┏━━

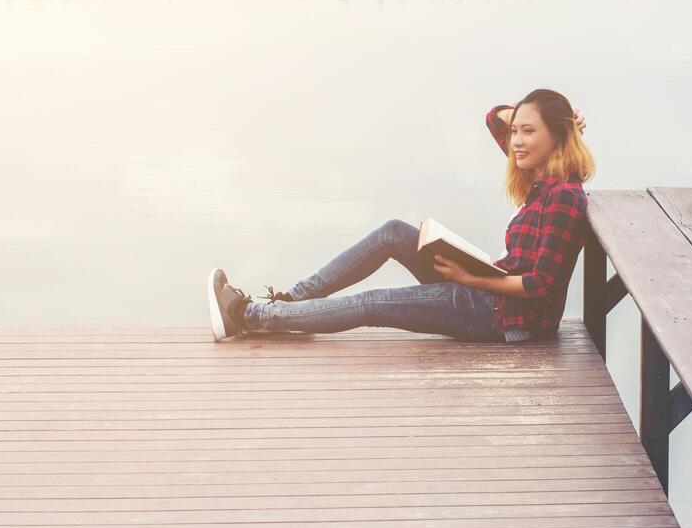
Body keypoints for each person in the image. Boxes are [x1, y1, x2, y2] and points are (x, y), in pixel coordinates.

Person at [206, 89, 595, 343]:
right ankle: (291, 302)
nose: (516, 142)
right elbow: (495, 117)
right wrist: (541, 119)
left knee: (375, 302)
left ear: (557, 138)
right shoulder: (540, 178)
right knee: (394, 232)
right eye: (517, 133)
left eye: (528, 132)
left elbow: (541, 285)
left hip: (503, 316)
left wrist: (470, 277)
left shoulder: (563, 197)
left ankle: (248, 316)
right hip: (487, 291)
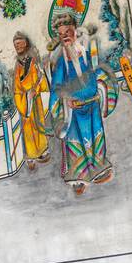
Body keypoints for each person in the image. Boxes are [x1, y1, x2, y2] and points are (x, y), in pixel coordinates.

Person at [47, 13, 117, 196]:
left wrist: (102, 87)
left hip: (92, 106)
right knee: (76, 142)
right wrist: (66, 101)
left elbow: (100, 73)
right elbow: (56, 89)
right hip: (74, 112)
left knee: (95, 138)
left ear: (75, 31)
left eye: (68, 31)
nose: (66, 36)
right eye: (61, 34)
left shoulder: (88, 53)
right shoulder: (61, 62)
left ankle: (99, 169)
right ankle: (79, 176)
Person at [11, 31, 50, 170]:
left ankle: (43, 150)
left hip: (36, 98)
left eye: (20, 43)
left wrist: (36, 89)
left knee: (39, 124)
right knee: (28, 130)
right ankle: (32, 155)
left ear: (26, 43)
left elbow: (40, 77)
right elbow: (16, 88)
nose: (18, 47)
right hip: (26, 101)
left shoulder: (34, 61)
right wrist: (24, 97)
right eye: (16, 45)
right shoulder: (17, 66)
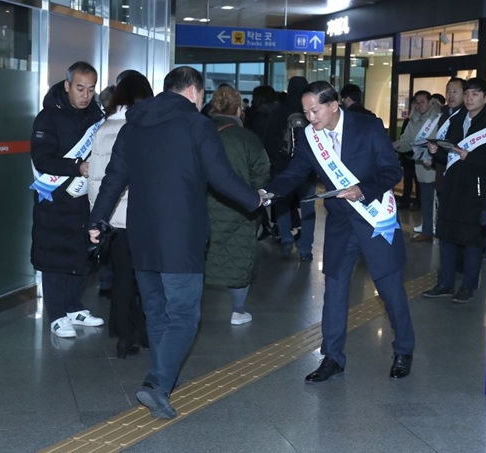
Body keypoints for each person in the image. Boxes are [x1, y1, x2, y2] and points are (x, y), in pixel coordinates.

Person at [89, 67, 263, 419]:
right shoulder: (197, 125)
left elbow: (114, 177)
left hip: (140, 234)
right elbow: (221, 176)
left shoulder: (133, 125)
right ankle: (156, 383)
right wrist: (255, 200)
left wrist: (96, 219)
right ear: (194, 92)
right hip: (181, 236)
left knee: (156, 310)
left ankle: (164, 377)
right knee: (183, 314)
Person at [264, 81, 415, 382]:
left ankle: (403, 350)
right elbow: (295, 171)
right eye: (305, 112)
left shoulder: (369, 127)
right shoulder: (309, 137)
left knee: (390, 291)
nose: (310, 118)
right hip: (340, 224)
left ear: (334, 105)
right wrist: (269, 191)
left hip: (374, 219)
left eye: (315, 110)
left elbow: (392, 170)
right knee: (333, 291)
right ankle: (332, 357)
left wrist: (363, 190)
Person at [29, 61, 105, 338]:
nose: (85, 95)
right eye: (80, 88)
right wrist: (77, 166)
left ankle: (74, 307)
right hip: (54, 199)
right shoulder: (48, 117)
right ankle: (57, 314)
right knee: (54, 257)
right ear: (67, 86)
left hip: (84, 199)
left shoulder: (96, 115)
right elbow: (42, 158)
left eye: (91, 89)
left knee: (80, 254)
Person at [423, 78, 486, 303]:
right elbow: (448, 154)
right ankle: (445, 283)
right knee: (446, 236)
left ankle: (469, 287)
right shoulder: (456, 119)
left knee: (471, 240)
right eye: (468, 93)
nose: (470, 98)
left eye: (475, 94)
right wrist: (435, 151)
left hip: (475, 192)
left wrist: (469, 157)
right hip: (452, 188)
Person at [88, 73, 154, 358]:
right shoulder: (143, 129)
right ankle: (145, 332)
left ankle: (123, 337)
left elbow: (95, 179)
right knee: (147, 279)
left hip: (113, 220)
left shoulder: (102, 128)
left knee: (122, 278)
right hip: (141, 218)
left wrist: (98, 217)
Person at [207, 85, 271, 324]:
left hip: (202, 207)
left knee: (203, 255)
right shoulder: (248, 138)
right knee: (239, 256)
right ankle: (238, 311)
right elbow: (262, 175)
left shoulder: (201, 132)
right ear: (237, 109)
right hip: (240, 208)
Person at [265, 76, 317, 260]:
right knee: (308, 206)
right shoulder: (311, 112)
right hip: (308, 169)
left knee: (282, 204)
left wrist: (275, 162)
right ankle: (306, 250)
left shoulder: (279, 112)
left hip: (284, 168)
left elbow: (269, 140)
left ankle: (286, 239)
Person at [393, 91, 442, 242]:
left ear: (430, 103)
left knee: (442, 203)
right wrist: (396, 146)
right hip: (422, 168)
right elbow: (406, 140)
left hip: (438, 167)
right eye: (417, 102)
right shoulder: (413, 120)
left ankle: (442, 231)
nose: (419, 105)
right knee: (425, 202)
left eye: (422, 102)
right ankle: (427, 230)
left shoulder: (438, 119)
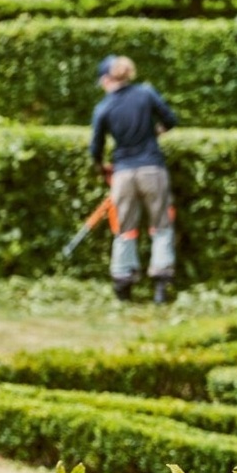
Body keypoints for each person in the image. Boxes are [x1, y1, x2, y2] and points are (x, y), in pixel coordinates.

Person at [89, 54, 179, 303]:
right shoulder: (146, 94)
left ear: (107, 79)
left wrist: (101, 167)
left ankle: (123, 284)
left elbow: (95, 147)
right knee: (160, 225)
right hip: (152, 168)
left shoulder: (104, 107)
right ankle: (161, 286)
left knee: (125, 229)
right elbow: (170, 120)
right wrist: (155, 132)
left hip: (123, 173)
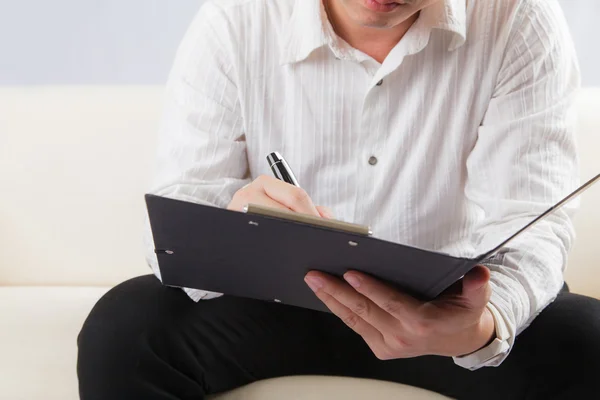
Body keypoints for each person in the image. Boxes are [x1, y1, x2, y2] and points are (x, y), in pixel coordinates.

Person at [77, 0, 600, 398]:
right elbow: (182, 201)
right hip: (271, 301)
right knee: (125, 328)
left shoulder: (518, 17)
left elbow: (532, 221)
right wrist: (233, 222)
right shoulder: (238, 17)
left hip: (442, 311)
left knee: (586, 340)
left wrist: (480, 328)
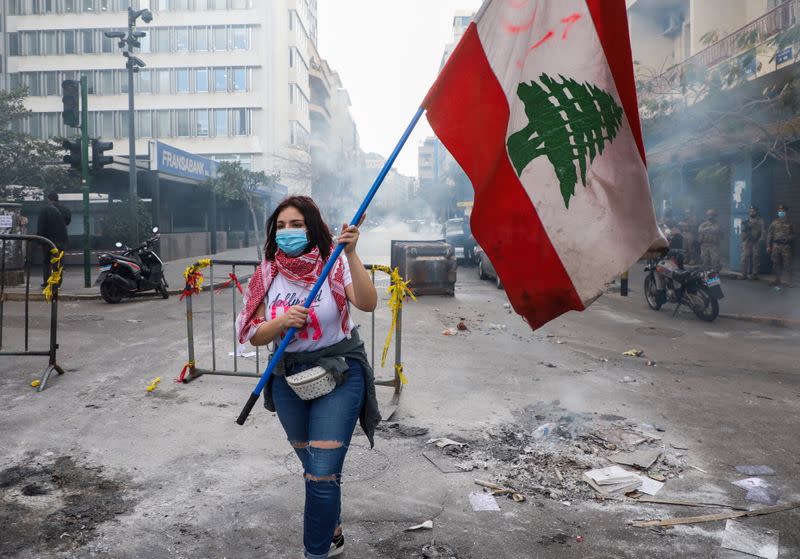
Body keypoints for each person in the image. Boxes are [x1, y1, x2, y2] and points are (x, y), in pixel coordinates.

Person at [235, 195, 379, 559]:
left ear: (312, 227)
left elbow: (368, 302)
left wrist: (351, 254)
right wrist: (280, 323)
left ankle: (316, 552)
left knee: (321, 471)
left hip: (339, 371)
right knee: (316, 468)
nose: (288, 232)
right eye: (281, 226)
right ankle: (332, 525)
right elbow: (251, 332)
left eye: (296, 224)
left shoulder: (335, 264)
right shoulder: (267, 272)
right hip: (288, 379)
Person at [36, 192, 70, 286]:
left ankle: (47, 282)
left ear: (49, 199)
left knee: (46, 261)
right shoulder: (65, 209)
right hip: (61, 240)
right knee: (58, 262)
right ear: (57, 198)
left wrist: (39, 241)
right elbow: (67, 222)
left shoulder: (45, 210)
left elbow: (41, 226)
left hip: (47, 241)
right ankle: (57, 283)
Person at [767, 204, 795, 287]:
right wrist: (768, 246)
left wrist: (788, 238)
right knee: (776, 263)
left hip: (786, 246)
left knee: (787, 264)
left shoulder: (790, 223)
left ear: (786, 212)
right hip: (776, 246)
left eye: (782, 210)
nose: (780, 212)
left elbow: (794, 235)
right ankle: (777, 280)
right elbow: (769, 234)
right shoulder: (774, 223)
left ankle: (789, 282)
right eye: (779, 210)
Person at [740, 205, 765, 280]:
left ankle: (754, 274)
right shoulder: (746, 221)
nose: (751, 212)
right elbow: (743, 233)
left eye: (753, 211)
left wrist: (760, 240)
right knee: (744, 258)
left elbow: (763, 231)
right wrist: (742, 242)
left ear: (756, 212)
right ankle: (744, 275)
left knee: (755, 258)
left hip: (756, 242)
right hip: (747, 242)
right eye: (750, 211)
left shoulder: (760, 221)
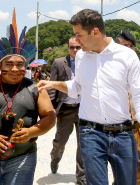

┗━━

Transcribe the lines above between the line holding "right ankle: (238, 311)" and the line holding "left ear: (430, 103)", inclusive, exactly as they stand and with nothing added.

right ankle: (238, 311)
right elbow: (262, 175)
left shoulder: (201, 132)
right ear: (237, 109)
right hip: (240, 208)
Person at [265, 76, 317, 260]:
right knee: (308, 206)
right shoulder: (311, 112)
right hip: (308, 169)
left knee: (282, 204)
left wrist: (275, 162)
right ankle: (306, 250)
left shoulder: (279, 112)
left hip: (284, 168)
left elbow: (269, 140)
left ankle: (286, 239)
Person at [393, 91, 442, 242]:
left ear: (430, 103)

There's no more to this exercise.